Parallelization¶
The feature extraction as well as the feature selection offer the possibility of parallelization. Out of the box both tasks are parallelized by tsfresh. However, the overhead introduced with the parallelization should not be underestimated. Here we discuss the different settings to control the parallelization. To achieve best results for your use-case you should experiment with the parameters.
Please let us know about your results tuning the below mentioned parameters! It will help improve this document as well as the default settings.
Parallelization of Feature Selection¶
We use a multiprocessing.Pool
to parallelize the calculation of the p-values for each feature. On
instantiation we set the Pool’s number of worker processes to
n_jobs. This field defaults to
the number of processors on the current system.
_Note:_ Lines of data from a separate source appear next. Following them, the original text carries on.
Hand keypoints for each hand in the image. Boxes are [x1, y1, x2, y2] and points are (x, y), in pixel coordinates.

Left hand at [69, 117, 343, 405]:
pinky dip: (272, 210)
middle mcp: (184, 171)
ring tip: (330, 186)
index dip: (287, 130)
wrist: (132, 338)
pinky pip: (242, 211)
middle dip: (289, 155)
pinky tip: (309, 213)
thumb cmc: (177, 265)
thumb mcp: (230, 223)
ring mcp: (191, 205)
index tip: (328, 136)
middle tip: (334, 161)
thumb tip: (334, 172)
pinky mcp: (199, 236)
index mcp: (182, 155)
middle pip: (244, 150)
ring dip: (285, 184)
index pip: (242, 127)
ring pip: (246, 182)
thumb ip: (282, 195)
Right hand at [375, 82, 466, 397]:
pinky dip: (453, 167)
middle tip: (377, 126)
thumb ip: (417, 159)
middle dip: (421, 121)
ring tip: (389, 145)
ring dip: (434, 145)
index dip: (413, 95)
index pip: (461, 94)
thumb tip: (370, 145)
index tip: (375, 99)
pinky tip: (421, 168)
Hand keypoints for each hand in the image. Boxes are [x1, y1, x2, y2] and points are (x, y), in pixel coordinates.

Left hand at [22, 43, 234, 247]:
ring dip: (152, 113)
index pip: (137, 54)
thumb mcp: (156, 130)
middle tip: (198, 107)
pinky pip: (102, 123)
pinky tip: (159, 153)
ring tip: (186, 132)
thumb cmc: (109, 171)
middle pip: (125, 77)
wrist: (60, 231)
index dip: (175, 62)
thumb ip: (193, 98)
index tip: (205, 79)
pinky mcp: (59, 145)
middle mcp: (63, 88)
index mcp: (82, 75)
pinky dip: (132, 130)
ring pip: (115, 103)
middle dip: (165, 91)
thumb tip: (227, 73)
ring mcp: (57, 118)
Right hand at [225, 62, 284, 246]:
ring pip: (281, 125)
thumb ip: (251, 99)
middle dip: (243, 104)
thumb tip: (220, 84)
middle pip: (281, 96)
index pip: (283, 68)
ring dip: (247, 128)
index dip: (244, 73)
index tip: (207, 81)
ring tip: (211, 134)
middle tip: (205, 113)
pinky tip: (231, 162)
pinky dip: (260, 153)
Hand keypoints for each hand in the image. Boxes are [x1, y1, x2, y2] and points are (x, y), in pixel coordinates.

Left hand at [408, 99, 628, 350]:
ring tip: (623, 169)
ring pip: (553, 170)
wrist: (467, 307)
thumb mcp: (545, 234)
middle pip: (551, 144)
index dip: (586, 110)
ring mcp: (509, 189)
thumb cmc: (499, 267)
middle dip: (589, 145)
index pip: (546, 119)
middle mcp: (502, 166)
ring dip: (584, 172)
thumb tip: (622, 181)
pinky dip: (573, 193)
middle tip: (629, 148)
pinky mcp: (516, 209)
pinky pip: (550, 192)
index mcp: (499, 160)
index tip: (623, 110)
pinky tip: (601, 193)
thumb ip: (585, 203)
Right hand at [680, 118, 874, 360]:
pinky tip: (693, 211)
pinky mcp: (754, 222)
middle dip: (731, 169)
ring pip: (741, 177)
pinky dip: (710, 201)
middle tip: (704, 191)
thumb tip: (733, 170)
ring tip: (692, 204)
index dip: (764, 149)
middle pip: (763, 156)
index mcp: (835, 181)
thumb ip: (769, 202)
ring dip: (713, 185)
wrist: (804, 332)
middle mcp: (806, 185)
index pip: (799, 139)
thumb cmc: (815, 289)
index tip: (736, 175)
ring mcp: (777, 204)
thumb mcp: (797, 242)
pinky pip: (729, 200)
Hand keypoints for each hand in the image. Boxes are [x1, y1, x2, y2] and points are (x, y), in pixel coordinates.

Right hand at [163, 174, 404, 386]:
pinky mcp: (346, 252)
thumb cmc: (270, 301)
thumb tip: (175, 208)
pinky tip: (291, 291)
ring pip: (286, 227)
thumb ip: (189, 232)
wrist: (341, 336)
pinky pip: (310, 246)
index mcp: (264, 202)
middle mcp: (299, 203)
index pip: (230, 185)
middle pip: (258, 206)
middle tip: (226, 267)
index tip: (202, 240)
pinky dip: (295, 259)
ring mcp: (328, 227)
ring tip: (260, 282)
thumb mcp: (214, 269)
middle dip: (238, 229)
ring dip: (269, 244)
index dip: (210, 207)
We recommend setting it to the maximum number of available (and
otherwise idle) processors.
The chunksize of the Pool’s map function is another important parameter to consider. It can be set via the
chunksize field. By default it is up to
multiprocessing.Pool
is parallelisation parameter. One data chunk is
defined as a singular time series for one id and one kind. The chunksize is the
number of chunks that are submitted as one task to one worker process. If you
set the chunksize to 10, then it means that one worker task corresponds to
calculate all features for 10 id/kind time series combinations. If it is set it
to None, depending on distributor, heuristics are used to find the optimal
chunksize. The chunksize can have an crucial influence on the optimal cluster
performance and should be optimised in benchmarks for the problem at hand.
Parallelization of Feature Extraction¶
For the feature extraction tsfresh exposes the parameters n_jobs and chunksize. Both behave analogue to the parameters for the feature selection.
To do performance studies and profiling, it sometimes quite useful to turn off parallelization at all. This can be setting the parameter n_jobs to 0.